Friday, December 10, 2010

A New Beginning

I was sitting thinking last week. The Lord has been preparing me for a REALLY LONG TIME for a season of loss.

Last week, during one of the times where I am quiet but my mind is busy, somehow, Death snuck in and I started thinking of what that really is for a Believer.

Anytime the Lord talks to me about this particular thing, He uses the words 'passing' and 'transition'. Neither of those words implies finality. Passing implies goin' to another place. Transition implies moving to something new. And it dawned on me that literally, that is all that death really is. Those two words sum up death for a Believer. We leave our families and all, but we are far from 'dead'. Indeed, we finally graduated. We get to move on into the true promised land of Heaven...

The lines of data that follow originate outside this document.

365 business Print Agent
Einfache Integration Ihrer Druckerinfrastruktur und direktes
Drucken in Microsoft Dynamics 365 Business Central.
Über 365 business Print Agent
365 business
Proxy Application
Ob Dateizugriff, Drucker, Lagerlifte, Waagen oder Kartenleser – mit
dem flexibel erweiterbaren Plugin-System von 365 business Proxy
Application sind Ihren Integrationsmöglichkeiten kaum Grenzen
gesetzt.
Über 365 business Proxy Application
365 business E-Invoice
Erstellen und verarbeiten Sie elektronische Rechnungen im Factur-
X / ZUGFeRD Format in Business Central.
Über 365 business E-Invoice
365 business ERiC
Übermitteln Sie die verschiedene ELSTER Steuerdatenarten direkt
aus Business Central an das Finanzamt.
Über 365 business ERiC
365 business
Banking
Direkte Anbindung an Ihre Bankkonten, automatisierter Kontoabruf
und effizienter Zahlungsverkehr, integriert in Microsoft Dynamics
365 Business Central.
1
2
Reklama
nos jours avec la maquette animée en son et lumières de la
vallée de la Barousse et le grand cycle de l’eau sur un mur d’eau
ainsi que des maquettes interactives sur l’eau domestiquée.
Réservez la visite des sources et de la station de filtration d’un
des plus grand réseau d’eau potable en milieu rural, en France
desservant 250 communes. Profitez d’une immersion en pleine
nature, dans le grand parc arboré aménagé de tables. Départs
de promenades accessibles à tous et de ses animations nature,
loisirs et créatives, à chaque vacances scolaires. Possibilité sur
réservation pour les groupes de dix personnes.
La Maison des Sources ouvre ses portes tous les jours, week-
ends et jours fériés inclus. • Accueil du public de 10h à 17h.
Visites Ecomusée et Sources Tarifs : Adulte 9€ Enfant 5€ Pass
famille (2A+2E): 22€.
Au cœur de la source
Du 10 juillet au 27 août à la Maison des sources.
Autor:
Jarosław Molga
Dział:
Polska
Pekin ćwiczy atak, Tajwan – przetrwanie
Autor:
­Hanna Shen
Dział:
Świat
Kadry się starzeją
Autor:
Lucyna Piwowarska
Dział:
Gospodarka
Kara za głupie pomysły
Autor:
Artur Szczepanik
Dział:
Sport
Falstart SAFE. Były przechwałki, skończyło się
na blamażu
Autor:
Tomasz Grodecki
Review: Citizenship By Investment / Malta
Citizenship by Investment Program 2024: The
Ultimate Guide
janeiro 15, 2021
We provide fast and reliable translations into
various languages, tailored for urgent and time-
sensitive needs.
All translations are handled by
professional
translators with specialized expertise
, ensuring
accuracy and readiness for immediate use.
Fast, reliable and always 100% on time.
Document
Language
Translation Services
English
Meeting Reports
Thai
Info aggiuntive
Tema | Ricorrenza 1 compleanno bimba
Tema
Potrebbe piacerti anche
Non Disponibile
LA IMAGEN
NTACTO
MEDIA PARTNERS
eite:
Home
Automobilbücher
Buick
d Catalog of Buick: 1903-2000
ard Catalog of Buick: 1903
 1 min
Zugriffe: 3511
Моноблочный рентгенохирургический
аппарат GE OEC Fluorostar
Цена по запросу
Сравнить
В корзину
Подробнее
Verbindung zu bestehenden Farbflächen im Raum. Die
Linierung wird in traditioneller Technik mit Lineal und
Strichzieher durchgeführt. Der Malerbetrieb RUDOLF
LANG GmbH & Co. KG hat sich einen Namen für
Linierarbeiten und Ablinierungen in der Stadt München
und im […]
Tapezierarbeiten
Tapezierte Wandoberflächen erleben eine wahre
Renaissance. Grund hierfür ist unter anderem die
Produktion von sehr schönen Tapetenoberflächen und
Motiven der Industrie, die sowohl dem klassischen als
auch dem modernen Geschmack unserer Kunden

Lately the Lord has used the word 'bittersweet' with me as well, and that evening I started to understand it. The bitter part will be for us - the ones who stay. The hurt, the fear, the loss, the loneliness, the emptiness. All that accompanies someone we love leaving us. All the life changes that come as part of the physical death of the body. That part will be bitter. Extremely bitter. But oh, the sweetness. It will be REALLY sweet. As I was sitting, all of a sudden I felt a joy come over my spirit. In an instant, transition made sense to me. I thought 'What a cool reward. They get to be finished. They get everything they've worked so hard for. They get to be with Jesus. They will be happy. Their body will be made well. Their race is finished; they get to rest.' And I was happy for them. I thought, how sweet it'll be for them to be able to just rest. I know how hard I've worked and how much I long to be done already, sometimes, and that they get the privilege of being done already is just absolutely mindblowing. So the sweet? Yeah, it'll be really sweet.

My heart is happy for them; sad for me, maybe, but happy for them.

I hope that when this word comes to pass, I will remember all that they are gaining - even as I work through the pain of them leaving. I hope that even as I weep for myself and our family, I will rejoice for them and truly celebrate because they were allowed to enter into sweet sweet rest.

And I hope that when it comes time for people to prepare for me to leave, they will do the same for me; I hope that they will rejoice with me and be excited for my new beginning.